Exact copies of the records below are needed, free of pictures.

• [Material supplied]
★ ★ ★ ★ ★

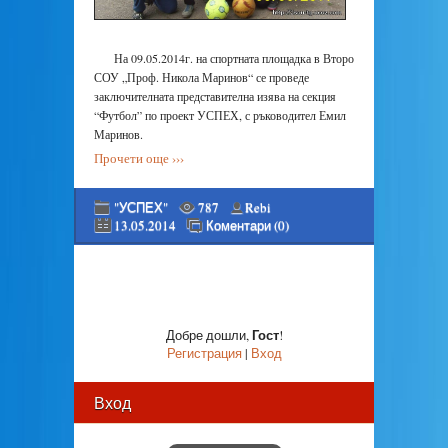
На 09.05.2014г. на спортната площадка в Второ
СОУ „Проф. Никола Маринов“ се проведе
заключителната представителна изява на секция
“Футбол” по проект УСПЕХ, с ръководител Емил
Маринов.
Прочети още ›››
"УСПЕХ"
787
Rebi
13.05.2014
Коментари (0)
Гост
Добре дошли
,
!
Регистрация
|
Вход
Вход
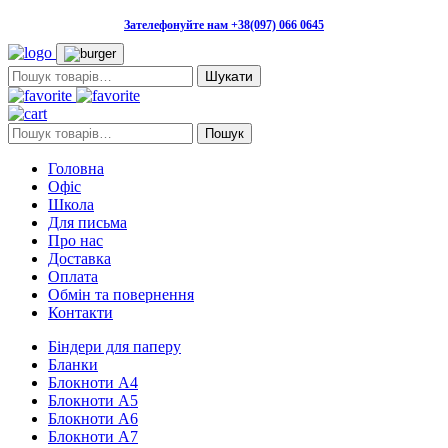
Зателефонуйте нам +38(097) 066 0645
Пошук:
Пошук:
Пошук
Головна
Офіс
Школа
Для письма
Про нас
Доставка
Оплата
Обмін та повернення
Контакти
Біндери для паперу
Бланки
Блокноти А4
Блокноти А5
Блокноти А6
Блокноти А7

★ ★ ★ ★ ★

• [Written solution]
На 09.05.2014г. на спортната площадка в Второ
СОУ „Проф. Никола Маринов“ се проведе
заключителната представителна изява на секция
“Футбол” по проект УСПЕХ, с ръководител Емил
Маринов.
Прочети още ›››
"УСПЕХ"
787
Rebi
13.05.2014
Коментари (0)
Гост
Добре дошли
,
!
Регистрация
|
Вход
Вход
Зателефонуйте нам +38(097) 066 0645
Пошук:
Пошук:
Пошук
Головна
Офіс
Школа
Для письма
Про нас
Доставка
Оплата
Обмін та повернення
Контакти
Біндери для паперу
Бланки
Блокноти А4
Блокноти А5
Блокноти А6
Блокноти А7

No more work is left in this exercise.